Several months ago I remember sharing struggles I was having in my faith related to community and church fellowship with a trusted friend and after each conversation I had with her I remember saying if I would only pray more than I would complain...
About the church. About brokenness. About how people fail us and hurt us and abandon us at our worst. About the one people on earth who are suppose to encourage us and love us and how they just don`t meet our expectations. But that is the thing. The church is not just meant for ME. I have to get past ME. The church is US. The church is the BODY.
Matthew Henry`s commentary says this in summing up this chapter. "The Son of God here assures his church of his unfailing love, and his pleading for her under all trails and difficulties." I see so much beauty in this passage that I may have never seen before. I see such a passion in Christ for his church, for his people. I see the story of a prostitute who sees her life as wasted and worthless yet Jesus finds her and she repents and finds herself restored. This is the church. Brokenness being made new- but first we all have to deal with the fact that we are broken and we will remain in a broken world.
And so with us in the moment we accept Christ we are given a new name. He crowns us washed, righteous, justified, forgiven, beautiful in his sight, new, beloved. He takes our sin, shame, guilt, ugliness and he restores us 100 fold. And in and through this process he gives us the church. It is a gift. Isaiah says she is the crown of his glory, a royal diadem in the hand of God.
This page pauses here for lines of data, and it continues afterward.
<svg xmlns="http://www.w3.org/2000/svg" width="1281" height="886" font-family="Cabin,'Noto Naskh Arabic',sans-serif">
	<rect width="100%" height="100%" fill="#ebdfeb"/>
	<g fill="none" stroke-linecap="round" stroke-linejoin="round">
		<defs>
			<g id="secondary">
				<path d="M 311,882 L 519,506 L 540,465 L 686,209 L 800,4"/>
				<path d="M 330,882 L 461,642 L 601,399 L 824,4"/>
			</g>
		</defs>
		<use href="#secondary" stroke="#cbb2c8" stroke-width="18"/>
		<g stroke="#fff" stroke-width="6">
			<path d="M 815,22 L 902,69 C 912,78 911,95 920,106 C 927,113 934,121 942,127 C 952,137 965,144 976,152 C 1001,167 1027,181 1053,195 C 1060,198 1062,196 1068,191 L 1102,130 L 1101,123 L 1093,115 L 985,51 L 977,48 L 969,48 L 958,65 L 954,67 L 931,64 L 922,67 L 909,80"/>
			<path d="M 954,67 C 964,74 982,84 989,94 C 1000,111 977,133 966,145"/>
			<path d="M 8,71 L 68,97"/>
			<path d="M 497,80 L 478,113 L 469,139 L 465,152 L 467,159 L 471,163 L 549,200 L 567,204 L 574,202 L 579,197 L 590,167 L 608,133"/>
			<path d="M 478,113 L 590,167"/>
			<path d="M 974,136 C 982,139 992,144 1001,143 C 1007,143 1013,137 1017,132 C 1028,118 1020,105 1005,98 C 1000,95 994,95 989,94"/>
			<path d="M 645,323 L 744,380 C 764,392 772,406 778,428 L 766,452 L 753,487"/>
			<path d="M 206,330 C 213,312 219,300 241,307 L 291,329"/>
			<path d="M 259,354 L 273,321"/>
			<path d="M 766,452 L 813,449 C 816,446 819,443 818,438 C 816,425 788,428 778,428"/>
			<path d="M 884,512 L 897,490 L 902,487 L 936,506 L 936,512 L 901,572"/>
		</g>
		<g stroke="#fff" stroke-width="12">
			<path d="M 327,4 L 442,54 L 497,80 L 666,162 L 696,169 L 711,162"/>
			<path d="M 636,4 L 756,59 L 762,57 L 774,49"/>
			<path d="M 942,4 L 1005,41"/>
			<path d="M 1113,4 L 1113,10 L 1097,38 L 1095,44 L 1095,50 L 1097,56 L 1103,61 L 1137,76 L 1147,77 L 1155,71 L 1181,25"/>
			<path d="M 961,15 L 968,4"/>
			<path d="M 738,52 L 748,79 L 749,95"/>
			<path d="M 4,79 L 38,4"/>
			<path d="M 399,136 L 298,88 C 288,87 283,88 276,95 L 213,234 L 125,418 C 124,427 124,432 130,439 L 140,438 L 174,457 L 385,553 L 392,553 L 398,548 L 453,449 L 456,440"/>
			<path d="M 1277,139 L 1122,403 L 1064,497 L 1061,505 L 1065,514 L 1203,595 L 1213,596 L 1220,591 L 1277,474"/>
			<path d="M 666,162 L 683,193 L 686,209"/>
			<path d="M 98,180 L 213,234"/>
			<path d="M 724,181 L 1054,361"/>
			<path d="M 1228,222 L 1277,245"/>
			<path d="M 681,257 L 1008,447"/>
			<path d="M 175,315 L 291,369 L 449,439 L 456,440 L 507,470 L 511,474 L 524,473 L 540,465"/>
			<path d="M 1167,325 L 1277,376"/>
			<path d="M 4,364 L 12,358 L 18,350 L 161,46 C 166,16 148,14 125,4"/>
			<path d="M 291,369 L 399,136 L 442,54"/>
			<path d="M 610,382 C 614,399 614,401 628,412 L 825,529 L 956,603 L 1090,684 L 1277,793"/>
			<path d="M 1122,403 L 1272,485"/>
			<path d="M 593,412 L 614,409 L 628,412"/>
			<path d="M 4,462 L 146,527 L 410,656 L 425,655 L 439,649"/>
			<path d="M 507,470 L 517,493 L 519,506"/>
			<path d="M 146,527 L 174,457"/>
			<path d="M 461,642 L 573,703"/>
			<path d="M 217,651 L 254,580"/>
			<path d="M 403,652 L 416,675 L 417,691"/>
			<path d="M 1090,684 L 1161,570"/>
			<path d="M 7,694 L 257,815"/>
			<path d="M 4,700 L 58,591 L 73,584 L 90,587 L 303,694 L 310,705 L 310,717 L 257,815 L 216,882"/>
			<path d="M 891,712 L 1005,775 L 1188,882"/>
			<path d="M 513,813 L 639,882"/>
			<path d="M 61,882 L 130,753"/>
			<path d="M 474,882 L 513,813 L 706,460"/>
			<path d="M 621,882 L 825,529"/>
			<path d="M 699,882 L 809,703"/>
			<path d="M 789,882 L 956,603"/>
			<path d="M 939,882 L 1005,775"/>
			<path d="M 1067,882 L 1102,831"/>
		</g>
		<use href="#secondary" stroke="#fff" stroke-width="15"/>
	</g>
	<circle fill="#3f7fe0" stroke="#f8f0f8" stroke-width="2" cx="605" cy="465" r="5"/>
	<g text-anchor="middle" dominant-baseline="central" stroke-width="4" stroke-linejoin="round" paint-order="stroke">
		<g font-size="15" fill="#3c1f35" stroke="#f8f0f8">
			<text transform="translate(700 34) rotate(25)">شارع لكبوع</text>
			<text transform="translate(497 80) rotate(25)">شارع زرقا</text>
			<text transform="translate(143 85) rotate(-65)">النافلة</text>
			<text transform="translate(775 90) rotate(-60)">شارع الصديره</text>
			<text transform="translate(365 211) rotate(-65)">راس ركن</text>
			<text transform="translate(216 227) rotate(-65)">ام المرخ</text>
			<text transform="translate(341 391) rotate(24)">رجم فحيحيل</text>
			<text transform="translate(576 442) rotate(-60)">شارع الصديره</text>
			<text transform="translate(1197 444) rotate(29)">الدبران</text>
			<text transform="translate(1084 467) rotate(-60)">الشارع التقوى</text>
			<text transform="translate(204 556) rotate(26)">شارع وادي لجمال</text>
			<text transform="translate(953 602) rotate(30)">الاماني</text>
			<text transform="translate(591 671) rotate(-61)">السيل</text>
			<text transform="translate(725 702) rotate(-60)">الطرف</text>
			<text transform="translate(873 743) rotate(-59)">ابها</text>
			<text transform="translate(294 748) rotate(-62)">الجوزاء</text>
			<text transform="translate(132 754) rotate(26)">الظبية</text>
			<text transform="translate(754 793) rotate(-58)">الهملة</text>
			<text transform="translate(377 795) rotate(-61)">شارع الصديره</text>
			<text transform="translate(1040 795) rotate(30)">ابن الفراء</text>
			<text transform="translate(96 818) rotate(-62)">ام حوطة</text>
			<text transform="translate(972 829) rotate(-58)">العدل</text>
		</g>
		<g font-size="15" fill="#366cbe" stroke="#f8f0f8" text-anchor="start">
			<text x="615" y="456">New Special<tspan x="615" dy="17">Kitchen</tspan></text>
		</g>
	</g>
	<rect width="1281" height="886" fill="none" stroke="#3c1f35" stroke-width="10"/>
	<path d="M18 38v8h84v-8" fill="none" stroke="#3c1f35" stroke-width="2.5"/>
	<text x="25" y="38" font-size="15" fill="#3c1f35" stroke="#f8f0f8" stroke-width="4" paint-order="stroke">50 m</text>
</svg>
I don`t really know that much about the church, it is a subject in scripture I have not thoroughly studied and it is honestly not one of my greatest passions. But in Isaiah`s words I find myself reminded that I play a part in this body. As I shared with my friend months ago about frustrations just in the last month really I have seen God bring healing and beauty in some of those broken places. And I am really glad I didn`t give up and walk away. It is so much easier to give up and walk away.
so much easier to focus on the sin and the shame instead of the beauty and the change.
Thou shalt no more be termed Forsaken; neither shall thy land any more be termed Desolate: but thou shalt be called Hephzibah, and thy land Beulah:
for the LORD delighteth in thee, and thy land shall be married.
I love these promises. Regardless of what the day brings and how I feel I see the church or the body of believers I know these promises are true. I know they were and they will be. No longer forsaken or desolate... for the LORD delighteth in thee and they land shall be married.